自分の為の贅沢



大学時代に仲良しだったタンズィーは私に勝る男の子のような女の子だったけれど、だれよりもロマンチックな人だった。

見かけはちょいワルっぽい(というか、めちゃめちゃハード)けれどハートはデリケートで小学生のように純粋だった。
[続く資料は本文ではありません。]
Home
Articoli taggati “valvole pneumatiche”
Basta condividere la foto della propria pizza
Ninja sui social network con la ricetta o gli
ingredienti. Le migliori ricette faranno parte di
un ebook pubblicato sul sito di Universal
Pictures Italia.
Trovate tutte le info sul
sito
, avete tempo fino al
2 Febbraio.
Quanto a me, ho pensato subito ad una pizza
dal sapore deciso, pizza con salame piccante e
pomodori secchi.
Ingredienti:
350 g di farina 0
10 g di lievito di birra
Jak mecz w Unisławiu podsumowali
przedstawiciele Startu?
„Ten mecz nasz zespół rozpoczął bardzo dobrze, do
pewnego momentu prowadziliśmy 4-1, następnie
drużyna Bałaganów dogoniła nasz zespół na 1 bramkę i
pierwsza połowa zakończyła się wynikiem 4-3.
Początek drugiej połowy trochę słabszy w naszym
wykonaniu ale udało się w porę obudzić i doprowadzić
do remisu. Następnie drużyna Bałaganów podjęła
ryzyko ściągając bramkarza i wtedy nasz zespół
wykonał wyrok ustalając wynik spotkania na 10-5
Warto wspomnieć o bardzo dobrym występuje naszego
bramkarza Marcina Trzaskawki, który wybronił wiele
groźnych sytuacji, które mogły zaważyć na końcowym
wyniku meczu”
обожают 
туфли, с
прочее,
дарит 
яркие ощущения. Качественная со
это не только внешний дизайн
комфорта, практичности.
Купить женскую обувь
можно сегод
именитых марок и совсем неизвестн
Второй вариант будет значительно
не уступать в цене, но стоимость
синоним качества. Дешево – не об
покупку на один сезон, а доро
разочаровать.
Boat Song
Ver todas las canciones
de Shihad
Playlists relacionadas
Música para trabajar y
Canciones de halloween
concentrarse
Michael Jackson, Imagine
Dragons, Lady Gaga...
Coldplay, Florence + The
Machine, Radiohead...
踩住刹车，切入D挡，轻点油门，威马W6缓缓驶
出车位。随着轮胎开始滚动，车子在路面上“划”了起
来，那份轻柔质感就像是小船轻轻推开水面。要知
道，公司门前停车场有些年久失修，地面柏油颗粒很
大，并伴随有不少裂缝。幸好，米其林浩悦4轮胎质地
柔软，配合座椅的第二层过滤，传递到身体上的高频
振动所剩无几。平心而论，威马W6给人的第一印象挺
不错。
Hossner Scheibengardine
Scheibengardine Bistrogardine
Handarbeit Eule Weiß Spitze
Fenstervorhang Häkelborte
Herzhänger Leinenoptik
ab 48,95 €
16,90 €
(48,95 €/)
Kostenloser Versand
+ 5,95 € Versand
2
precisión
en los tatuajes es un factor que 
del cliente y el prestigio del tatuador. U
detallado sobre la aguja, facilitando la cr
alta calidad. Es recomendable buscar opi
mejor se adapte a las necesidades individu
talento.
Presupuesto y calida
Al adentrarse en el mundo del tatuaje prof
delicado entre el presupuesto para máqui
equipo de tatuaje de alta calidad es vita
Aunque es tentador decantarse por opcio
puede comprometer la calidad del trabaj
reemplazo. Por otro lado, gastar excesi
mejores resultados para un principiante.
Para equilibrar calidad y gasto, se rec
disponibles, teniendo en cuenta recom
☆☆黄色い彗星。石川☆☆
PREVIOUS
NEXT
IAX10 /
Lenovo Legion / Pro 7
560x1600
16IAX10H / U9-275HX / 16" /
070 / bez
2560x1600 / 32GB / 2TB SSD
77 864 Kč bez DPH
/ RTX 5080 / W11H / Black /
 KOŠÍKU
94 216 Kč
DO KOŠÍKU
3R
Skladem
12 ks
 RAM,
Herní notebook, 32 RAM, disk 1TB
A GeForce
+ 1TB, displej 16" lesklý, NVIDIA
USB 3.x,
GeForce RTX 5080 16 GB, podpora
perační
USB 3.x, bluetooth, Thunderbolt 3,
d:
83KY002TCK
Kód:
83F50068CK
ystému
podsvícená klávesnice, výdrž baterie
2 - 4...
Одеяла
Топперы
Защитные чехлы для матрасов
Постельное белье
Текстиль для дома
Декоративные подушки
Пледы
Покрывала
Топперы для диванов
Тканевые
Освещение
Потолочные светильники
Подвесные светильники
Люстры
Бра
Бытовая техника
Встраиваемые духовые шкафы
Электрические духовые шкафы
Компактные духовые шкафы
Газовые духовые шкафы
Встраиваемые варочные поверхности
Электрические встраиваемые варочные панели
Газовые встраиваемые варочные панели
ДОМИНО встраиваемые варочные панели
彼女のアパートを訪ねるといつもほんのりとろうそくの火がともり、バスルームにもフレッシュな花がでっかいガラスの花瓶に生けてあった。白いユリの花とかちょっとエロティックな花を好む人だった。そしていつも清潔なふんわりとしたタオルが丁寧に積み重ねられていた。ベッドシーツは滑らかなシルク。けしてお金持ちではなかったけれど、ちょっとしたことに贅沢を惜しまず、心を豊かにする術を把握している人だと感じさせられた。彼女が落ち込んだときは自分自身の為に花束を贈るようなちゃめっ気のある人でもあった。人当たりはシャイだけど、感動屋でもあり、ユーモラスでアーティスティックな人柄は友だちとしてもとてもうらやましく感じていた。その当時では女性ではまだ珍しいDJ活動もかっこ良くキメてしまう、小憎らしいモテモテさんでもあった。

あれから早くも15年以上の月日が経つ。

お互い大人になり、それぞれの道を進み、遠く離ればなれになってしまったけれど、彼女をたまに懐かしく思い出してはバスルームに白い花を生けてみたくなる。

バスルームはリビングとはちがう。

ひとりぼっちになりたい時に、自分だけのための贅沢な時間が楽しめる。